Choosing fonts from the Fonts panel

Suppose you’ve just highlighted a headline in TextEdit, the Mac’s built-in word processor, and now you want to choose an appropriate typeface for it.

In TextEdit, you open the Fonts panel (Figure 9-8) by choosing Format→Font→Show Fonts (-T). Just as in Font Book, the first column lists your Collections. The second column, Family, shows the names of the actual fonts in your system. The third, Typeface, shows the various style variations—Bold, Italic, Condensed, and so on—available in that type family. (Oblique and Italic are roughly the same thing; Bold, Black, and Ultra are varying degrees of boldface.)

The last column lists a sampling of point sizes. You can use the Size slider, choose from the point-size pop-up menu, or type any number into the box at the top of the Size list.

Designing collections and favorites

At the bottom of the Fonts panel, the menu offers a few useful customization tools:

  • Add to Favorites. To designate a font as one of your favorites, specify a font, style, and size by clicking in the appropriate columns of the Fonts panel. Then use this command.

    From now on, whenever you click Favorites in the Collections column, you’ll see a list of the typefaces you’ve specified.

  • Show Preview. The Fonts panel is great and all that, but you may have noticed that, until you choose this option, it doesn’t actually show you the fonts you’re working with—something of an oversight in a window designed to help you find your fonts. See Figure 9-8 for details. (Choose this command again—now called Hide Preview—to get rid of the preview.)

    Tip

    Once you’ve opened the Preview pane, feel free to click the different sizes, typeface names, and family names to see the various effects.

  • Hide Effects. The “toolbar” of the Fonts panel lets you create special text effects—colors, shadows, and so on—as shown in Figure 9-8. This command hides that row of pop-up buttons.

  • Color. Opens the Color Picker, so you can specify a color for the highlighted text in your document.

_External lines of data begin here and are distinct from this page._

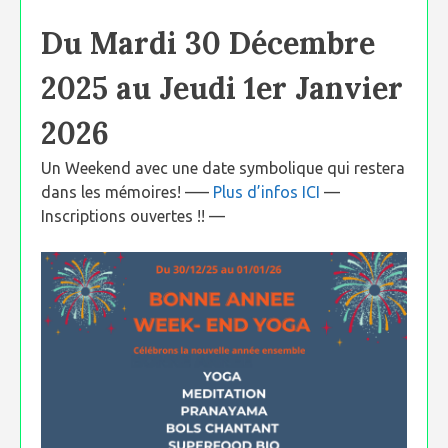
Du Mardi 30 Décembre
2025 au Jeudi 1er Janvier
2026
Un Weekend avec une date symbolique qui restera
dans les mémoires! —–
Plus d’infos ICI
—
Inscriptions ouvertes !! —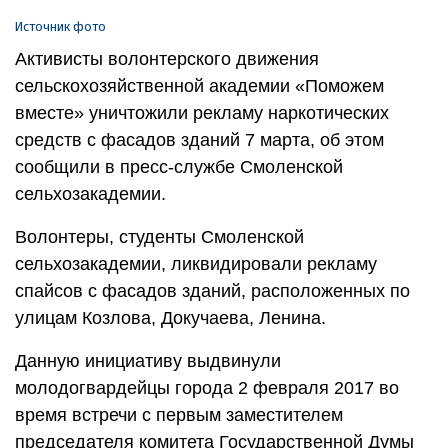
Источник фото
Активисты волонтерского движения
сельскохозяйственной академии «Поможем
вместе» уничтожили рекламу наркотических
средств с фасадов зданий 7 марта, об этом
сообщили в пресс-службе Смоленской
сельхозакадемии.
Волонтеры, студенты Смоленской
сельхозакадемии, ликвидировали рекламу
спайсов с фасадов зданий, расположенных по
улицам Козлова, Докучаева, Ленина.
Данную инициативу выдвинули
молодогвардейцы города 2 февраля 2017 во
время встречи с первым заместителем
председателя комитета Государственной Думы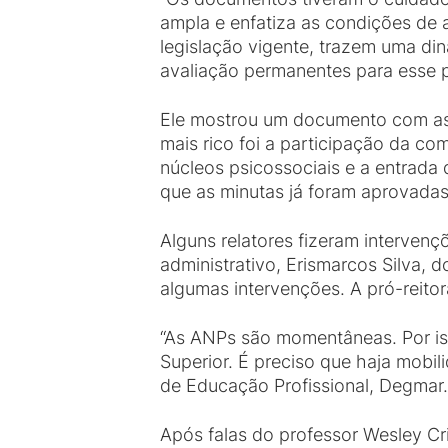
ampla e enfatiza as condições de 
legislação vigente, trazem uma din
avaliação permanentes para esse 
Ele mostrou um documento com as 
mais rico foi a participação da co
núcleos psicossociais e a entrada
que as minutas já foram aprovadas
Alguns relatores fizeram interven
administrativo, Erismarcos Silva
algumas intervenções. A pró-reit
“As ANPs são momentâneas. Por is
Superior. É preciso que haja mobi
de Educação Profissional, Degmar.
Após falas do professor Wesley Cri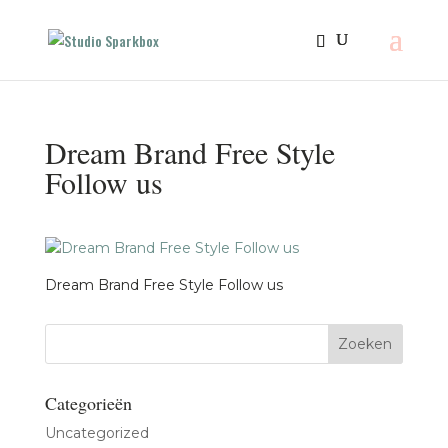
Dream Brand Free Style
Follow us
Dream Brand Free Style Follow us
Categorieën
Uncategorized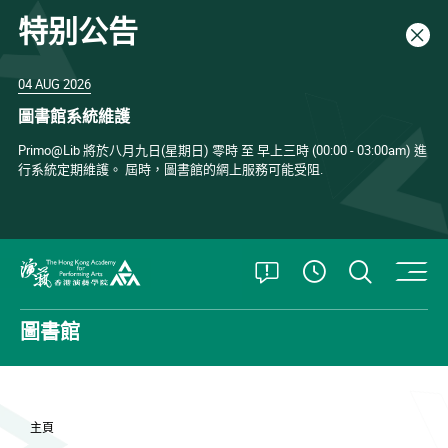
特别公告
關閉
04 AUG 2026
圖書館系統維護
Primo@Lib 將於八月九日(星期日) 零時 至 早上三時 (00:00 - 03:00am) 進
行系統定期維護。 屆時，圖書館的網上服務可能受阻.
打開特別公告
打開搜
查看開放時
香港演藝學院
圖書館
主頁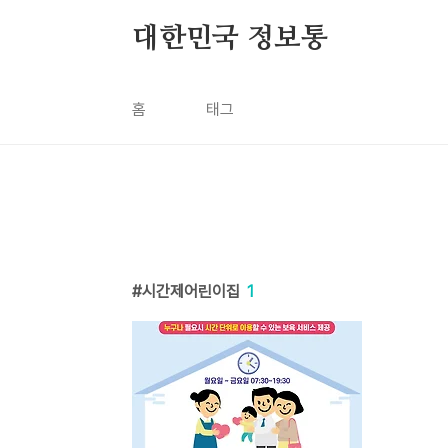
본문 바로가기
대한민국 정보통
홈
태그
시간제어린이집
1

  • Characters. Opens the Character palette, so you can choose a symbol without having to remember the crazy keyboard combo that types it.

  • Typography. Opens the Typography palette (see Figure 9-9).

  • Edit Sizes. The point sizes listed in the Fonts panel are just suggestions. You can actually type in any point size you want. By choosing this command, in fact, you can edit this list so that the sizes you use most often are only a click away.

  • Manage Fonts. Opens Font Book, described earlier in this chapter.

The Typography palette is a collapsible menagerie of fancy type effects, which vary by font. In this example, turning on Common Ligatures creates fused letter pairs like fl and fi; the Small Capitals option created the “Do Not Drink” style; and so on.

Figure 9-9. The Typography palette is a collapsible menagerie of fancy type effects, which vary by font. In this example, turning on Common Ligatures creates fused letter pairs like fl and fi; the Small Capitals option created the “Do Not Drink” style; and so on.